The LA Times responded to the NY Times piece, and had some very interesting, and sound, arguments for weighting groups as heavily as they did, and for trying to be representative. One issue is that you need to make sure all ethnic groups are represented in your polls, especially when that is very highly tied to what you’re trying to measure (e.g., who you will vote for). The LA Times acknowledged that this was what they were trying to accomplish, but unfortunately the one outlier they had pushed the support of Trump up among African Americans. Their argument was that this would increase their margin of error, and that this was ignored “in order to make a political point, but there’s not much we can do about that.”
Transparency and different choices
Now one thing I want to point out is that, while they made some interesting decisions, the survey was very transparent. In fact, anyone is able to look at their methodology here. So while there are decisions they made that I disagree with, they are willing to allow people the chance to review them, which deserves credit. Nate Silver of FiveThirtyEight has an interesting take on this:
You can almost always find something “wrong” with a poll you don’t like, even if you might have approved of its methodology before you saw its result.

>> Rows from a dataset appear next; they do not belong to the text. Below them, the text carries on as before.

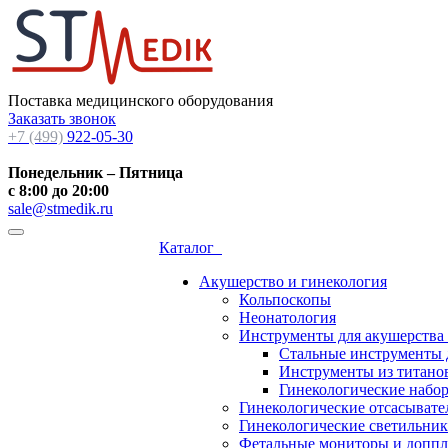
Поставка медицинского оборудования
Заказать звонок
+7 (499)
922-05-30
Понедельник – Пятница
с 8:00 до 20:00
sale@stmedik.ru
Каталог
Акушерство и гинекология
Кольпоскопы
Неонатология
Инструменты для акушерства
Стальные инструменты 
Инструменты из титанов
Гинекологические набо
Гинекологические отсасывате
Гинекологические светильни
Фетальные мониторы и допп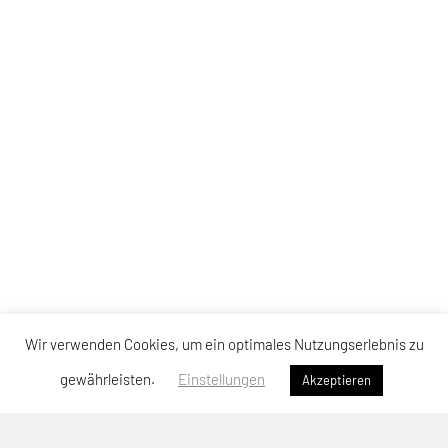
Wir verwenden Cookies, um ein optimales Nutzungserlebnis zu
gewährleisten.
Einstellungen
Akzeptieren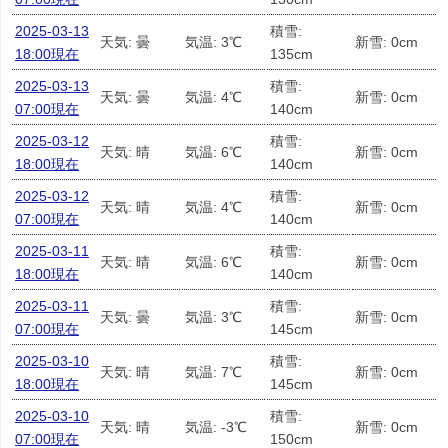
2025-03-13
積雪:
天気: 曇
気温: 3℃
新雪: 0cm
18:00現在
135cm
2025-03-13
積雪:
天気: 曇
気温: 4℃
新雪: 0cm
07:00現在
140cm
2025-03-12
積雪:
天気: 晴
気温: 6℃
新雪: 0cm
18:00現在
140cm
2025-03-12
積雪:
天気: 晴
気温: 4℃
新雪: 0cm
07:00現在
140cm
2025-03-11
積雪:
天気: 晴
気温: 6℃
新雪: 0cm
18:00現在
140cm
2025-03-11
積雪:
天気: 曇
気温: 3℃
新雪: 0cm
07:00現在
145cm
2025-03-10
積雪:
天気: 晴
気温: 7℃
新雪: 0cm
18:00現在
145cm
2025-03-10
積雪:
天気: 晴
気温: -3℃
新雪: 0cm
07:00現在
150cm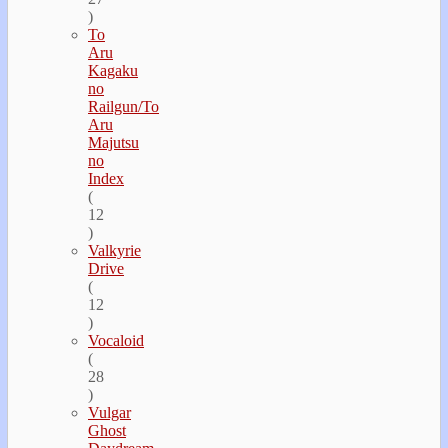
)
To
Aru
Kagaku
no
Railgun/To
Aru
Majutsu
no
Index
(
12
)
Valkyrie
Drive
(
12
)
Vocaloid
(
28
)
Vulgar
Ghost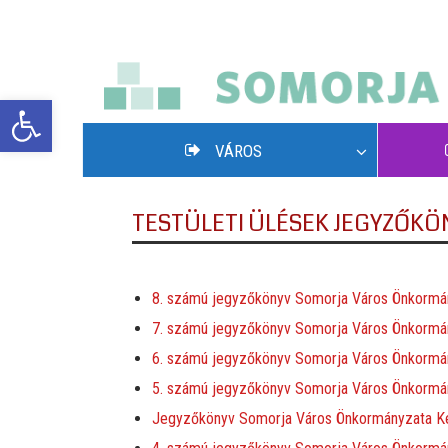
Eszköztár megnyitása
VÁROS
TESTÜLETI ÜLÉSEK JEGYZŐKÖ
8. számú jegyzőkönyv Somorja Város Önkormány
7. számú jegyzőkönyv Somorja Város Önkormányz
6. számú jegyzőkönyv Somorja Város Önkormányz
5. számú jegyzőkönyv Somorja Város Önkormány
Jegyzőkönyv Somorja Város Önkormányzata Képvi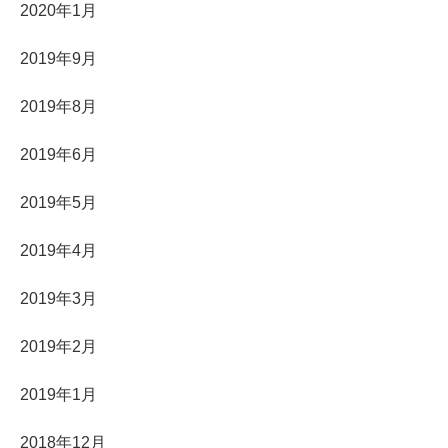
2020年1月
2019年9月
2019年8月
2019年6月
2019年5月
2019年4月
2019年3月
2019年2月
2019年1月
2018年12月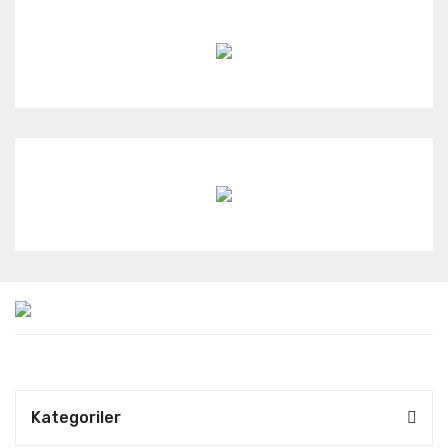
Kategoriler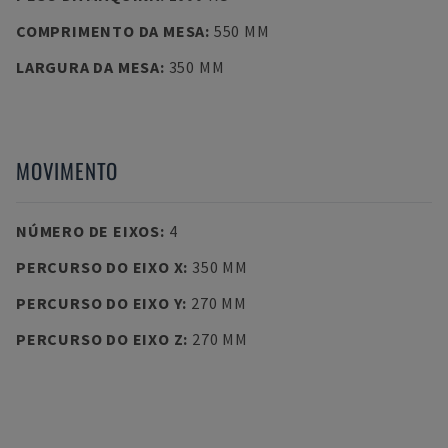
COMPRIMENTO DA MESA
:
550 MM
LARGURA DA MESA
:
350 MM
MOVIMENTO
NÚMERO DE EIXOS
:
4
PERCURSO DO EIXO X
:
350 MM
PERCURSO DO EIXO Y
:
270 MM
PERCURSO DO EIXO Z
:
270 MM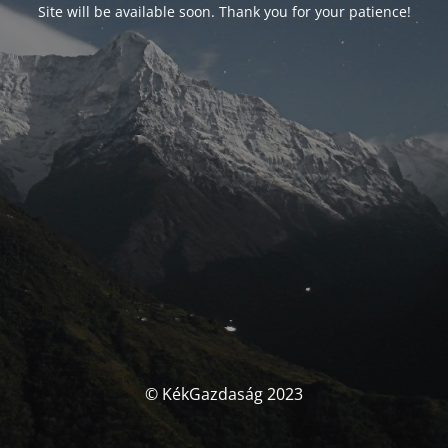
Site will be available soon. Thank you for your patience!
© KékGazdaság 2023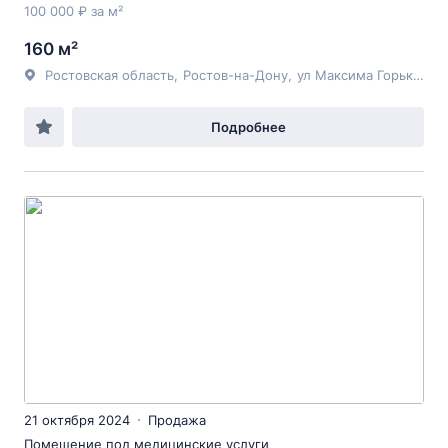
100 000 ₽ за м²
160 м²
Ростовская область
,
Ростов-на-Дону
,
ул Максима Горького
, 
Подробнее
21 октября 2024
Продажа
Помещение под медицинские услуги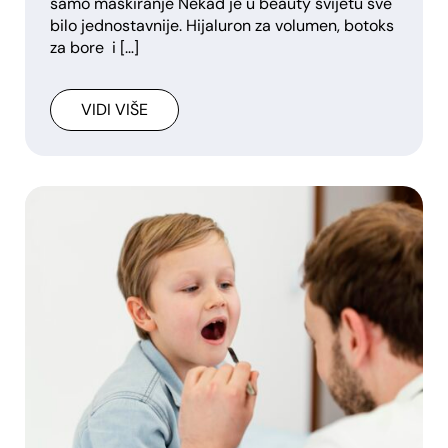
samo maskiranje Nekad je u beauty svijetu sve
bilo jednostavnije. Hijaluron za volumen, botoks
za bore i […]
VIDI VIŠE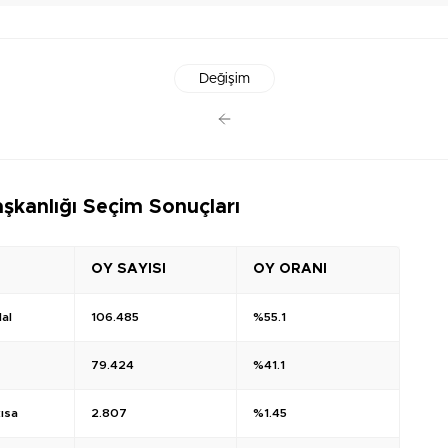
Değişim
şkanlığı Seçim Sonuçları
OY SAYISI
OY ORANI
al
106.485
%55.1
79.424
%41.1
ısa
2.807
%1.45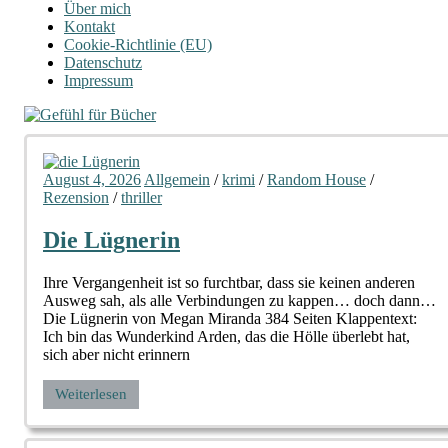
Über mich
Kontakt
Cookie-Richtlinie (EU)
Datenschutz
Impressum
August 4, 2026
Allgemein
/
krimi
/
Random House
/
Rezension
/
thriller
Die Lügnerin
Ihre Vergangenheit ist so furchtbar, dass sie keinen anderen
Ausweg sah, als alle Verbindungen zu kappen… doch dann…
Die Lügnerin von Megan Miranda 384 Seiten Klappentext:
Ich bin das Wunderkind Arden, das die Hölle überlebt hat,
sich aber nicht erinnern
Weiterlesen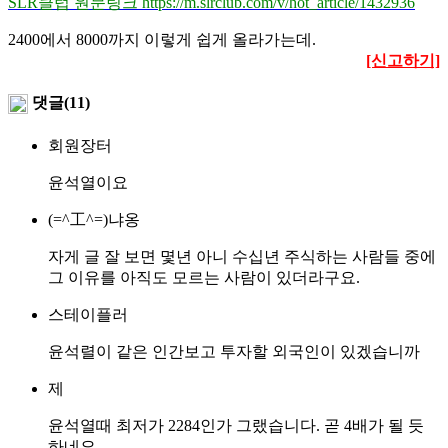
SLR클럽 원문링크 https://m.slrclub.com/v/hot_article/1432936
2400에서 8000까지 이렇게 쉽게 올라가는데.
[신고하기]
댓글(11)
회원장터
윤석열이요
(=^工^=)냐옹
자게 글 잘 보면 몇년 아니 수십년 주식하는 사람들 중에
그 이유를 아직도 모르는 사람이 있더라구요.
스테이플러
윤석렬이 같은 인간보고 투자할 외국인이 있겠습니까
제
윤석열때 최저가 2284인가 그랬습니다. 곧 4배가 될 듯
하네요.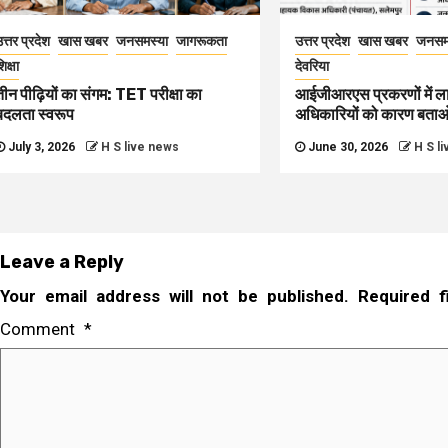
त्तर प्रदेश
खास खबर
जनसमस्या
जागरूकता
उत्तर प्रदेश
खास खबर
जनसम
िक्षा
देवरिया
तीन पीढ़ियों का संगम: TET परीक्षा का
आईजीआरएस प्रकरणों में ल
बदलता स्वरूप
अधिकारियों को कारण बता
July 3, 2026
H S live news
June 30, 2026
H S l
Leave a Reply
Your email address will not be published.
Required 
Comment
*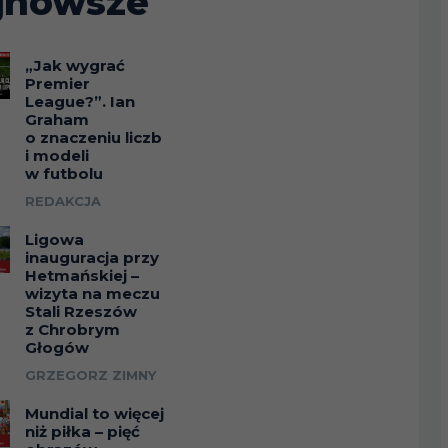
jnowsze
„Jak wygrać
Premier
League?”. Ian
Graham
o znaczeniu liczb
i modeli
w futbolu
REDAKCJA
Ligowa
inauguracja przy
Hetmańskiej –
wizyta na meczu
Stali Rzeszów
z Chrobrym
Głogów
GRZEGORZ ZIMNY
Mundial to więcej
niż piłka – pięć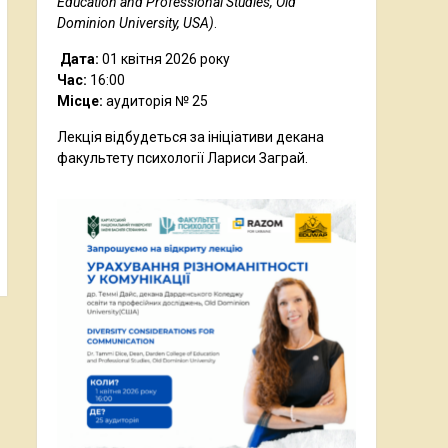
Education and Professional Studies, Old
Dominion University,
USA
)
.
Дата:
01 квітня 2026 року
Час:
16:00
Місце:
аудиторія № 25
Лекція відбудеться за ініціативи декана
факультету психології Лариси Заграй.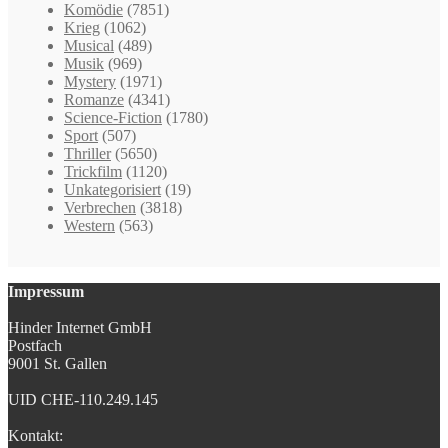
Komödie
(7851)
Krieg
(1062)
Musical
(489)
Musik
(969)
Mystery
(1971)
Romanze
(4341)
Science-Fiction
(1780)
Sport
(507)
Thriller
(5650)
Trickfilm
(1120)
Unkategorisiert
(19)
Verbrechen
(3818)
Western
(563)
Impressum
Hinder Internet GmbH
Postfach
9001 St. Gallen
UID CHE-110.249.145
Kontakt: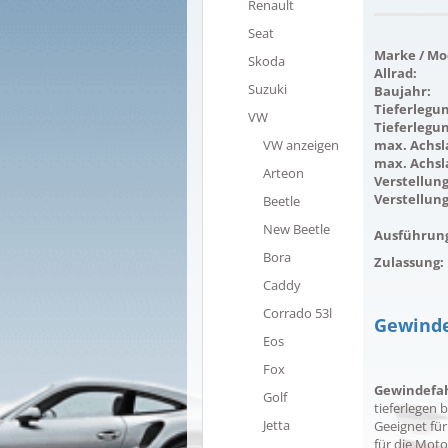
Renault
Seat
Marke / Mod
Skoda
Allrad:
Suzuki
Baujahr:
Tieferlegu
VW
Tieferlegu
VW anzeigen
max. Achsla
max. Achsl
Arteon
Verstellung
Verstellung
Beetle
New Beetle
Ausführun
Bora
Zulassung:
Caddy
Corrado 53l
Gewinde
Eos
Fox
Gewindefa
Golf
tieferlegen 
Jetta
Geeignet für
für die Motor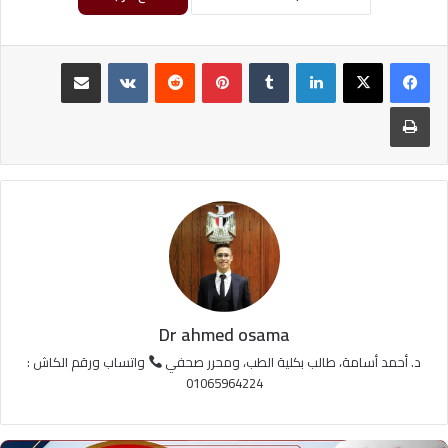
لينكدإن
‏Tumblr
بينتيريست
‏Reddit
‏VKontakte
مشاركة عبر البريد
طباعة
Dr ahmed osama
د. أحمد أسامة، طالب بكلية الطب، ومحرر صحفي
واتساب ورقم الكاش :
01065964224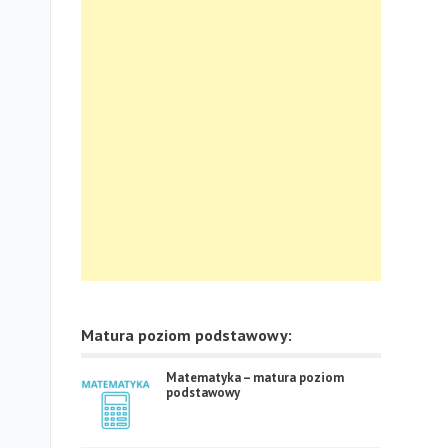
Matura poziom podstawowy:
Matematyka – matura poziom
podstawowy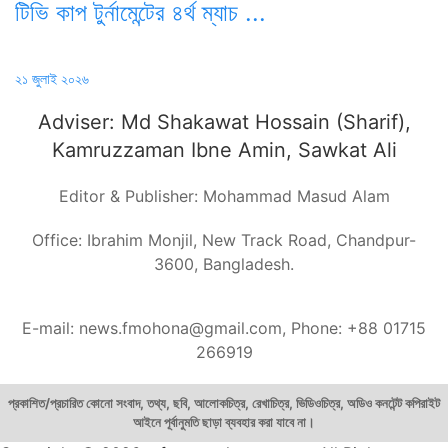
টিভি কাপ টুর্নামেন্টের ৪র্থ ম্যাচ ...
Posted
২১ জুলাই ২০২৬
on
Adviser: Md Shakawat Hossain (Sharif),
Kamruzzaman Ibne Amin, Sawkat Ali
Editor & Publisher: Mohammad Masud Alam
Office: Ibrahim Monjil, New Track Road, Chandpur-
3600, Bangladesh.
E-mail: news.fmohona@gmail.com, Phone: +88 01715
266919
প্রকাশিত/প্রচারিত কোনো সংবাদ, তথ্য, ছবি, আলোকচিত্র, রেখাচিত্র, ভিডিওচিত্র, অডিও কনটেন্ট কপিরাইট
আইনে পূর্বানুমতি ছাড়া ব্যবহার করা যাবে না।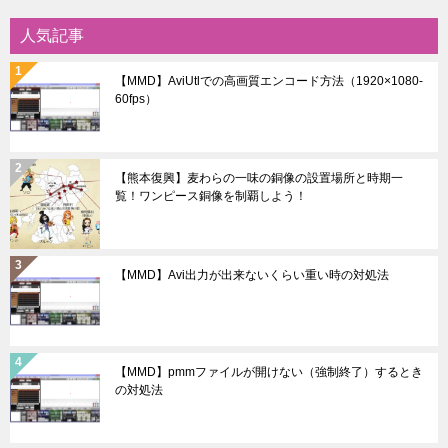
人気記事
【MMD】AviUtlでの高画質エンコード方法（1920×1080-
60fps）
【熊本復興】麦わらの一味の銅像の設置場所と時期一
覧！ワンピース銅像を制覇しよう！
【MMD】Avi出力が出来ないくらい重い時の対処法
【MMD】pmmファイルが開けない（強制終了）するとき
の対処法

It’s probably also harmful for the profession as a whole when poll-watchers are constantly trying to browbeat “outlier” polls into submission. That can encourage herding — pollsters rallying around a narrow consensus to avoid sticking out — which is bad news, since herding reduces the benefit of averaging polls and makes them less accurate overall.
Polls will all be different. The decisions made by the pollsters, the people who respond to the poll, as well as random fluctuations, will ensure that polls will all be slightly different. However, these decisions can be useful – as Silver points out above, sometimes the outliers are the ones that have taken something into account that everyone else ignored. However, we still need to think carefully when designing surveys to make sure that we’re actually capturing what we intend to, with both accuracy and precision.